■ Work required ■
In the copy, keep every record exact and leave out all images.

(Dataset excerpts)
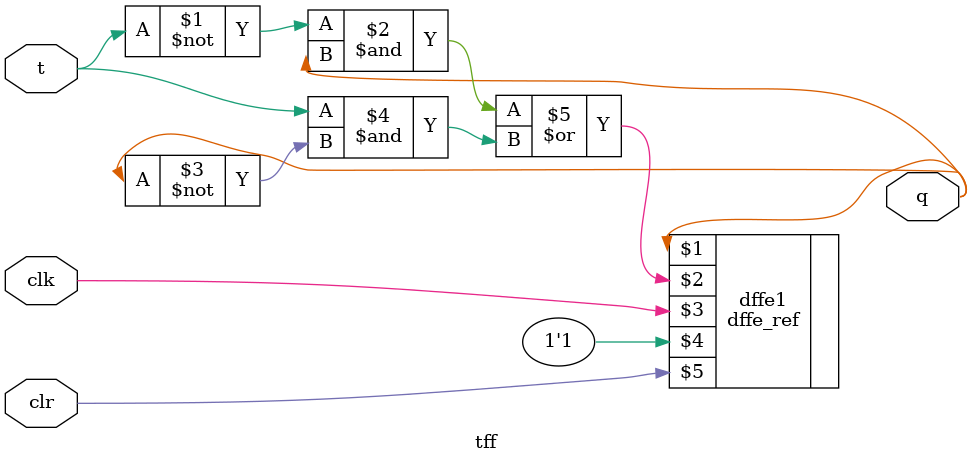
<source format=v>
module tff(t, clk, q,clr);
    input t,clk,clr;
    output q;

    //q, d, clk, en, clr
    dffe_ref dffe1(q,(~t&q)|(t&~q),clk,1'b1,clr);
endmodule
</source>
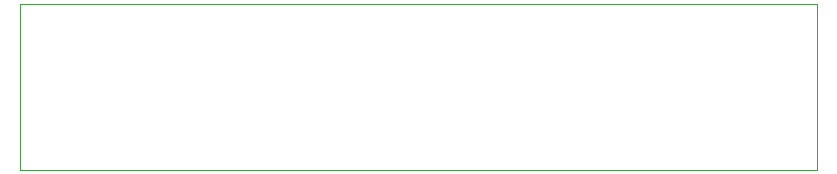
<source format=gko>
G04 (created by PCBNEW (2013-07-07 BZR 4022)-stable) date 3/21/2015 2:07:51 PM*
%MOIN*%
G04 Gerber Fmt 3.4, Leading zero omitted, Abs format*
%FSLAX34Y34*%
G01*
G70*
G90*
G04 APERTURE LIST*
%ADD10C,0.00590551*%
%ADD11C,0.000393701*%
G04 APERTURE END LIST*
G54D10*
G54D11*
X69712Y-60255D02*
X96287Y-60255D01*
X96287Y-60255D02*
X96287Y-54744D01*
X96287Y-54744D02*
X69712Y-54744D01*
X69712Y-54744D02*
X69712Y-60255D01*
M02*

</source>
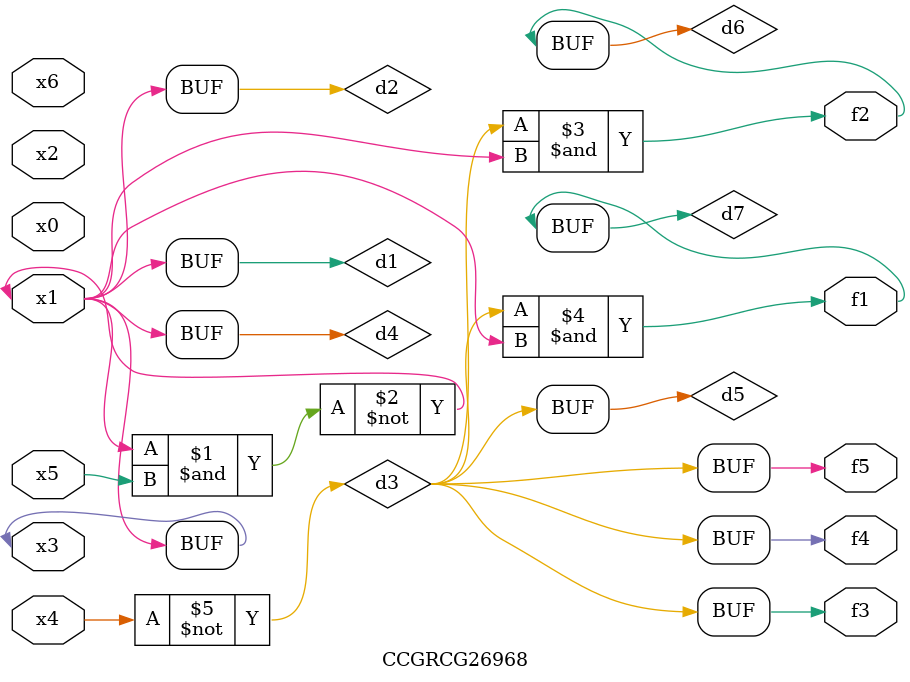
<source format=v>
module CCGRCG26968(
	input x0, x1, x2, x3, x4, x5, x6,
	output f1, f2, f3, f4, f5
);

	wire d1, d2, d3, d4, d5, d6, d7;

	buf (d1, x1, x3);
	nand (d2, x1, x5);
	not (d3, x4);
	buf (d4, d1, d2);
	buf (d5, d3);
	and (d6, d3, d4);
	and (d7, d3, d4);
	assign f1 = d7;
	assign f2 = d6;
	assign f3 = d5;
	assign f4 = d5;
	assign f5 = d5;
endmodule

</source>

■ Solution for this problem ■
<source format=v>
module tff(t, clk, q,clr);
    input t,clk,clr;
    output q;

    //q, d, clk, en, clr
    dffe_ref dffe1(q,(~t&q)|(t&~q),clk,1'b1,clr);
endmodule
</source>
<source format=gko>
G04 (created by PCBNEW (2013-07-07 BZR 4022)-stable) date 3/21/2015 2:07:51 PM*
%MOIN*%
G04 Gerber Fmt 3.4, Leading zero omitted, Abs format*
%FSLAX34Y34*%
G01*
G70*
G90*
G04 APERTURE LIST*
%ADD10C,0.00590551*%
%ADD11C,0.000393701*%
G04 APERTURE END LIST*
G54D10*
G54D11*
X69712Y-60255D02*
X96287Y-60255D01*
X96287Y-60255D02*
X96287Y-54744D01*
X96287Y-54744D02*
X69712Y-54744D01*
X69712Y-54744D02*
X69712Y-60255D01*
M02*

</source>
<source format=v>
module CCGRCG26968(
	input x0, x1, x2, x3, x4, x5, x6,
	output f1, f2, f3, f4, f5
);

	wire d1, d2, d3, d4, d5, d6, d7;

	buf (d1, x1, x3);
	nand (d2, x1, x5);
	not (d3, x4);
	buf (d4, d1, d2);
	buf (d5, d3);
	and (d6, d3, d4);
	and (d7, d3, d4);
	assign f1 = d7;
	assign f2 = d6;
	assign f3 = d5;
	assign f4 = d5;
	assign f5 = d5;
endmodule

</source>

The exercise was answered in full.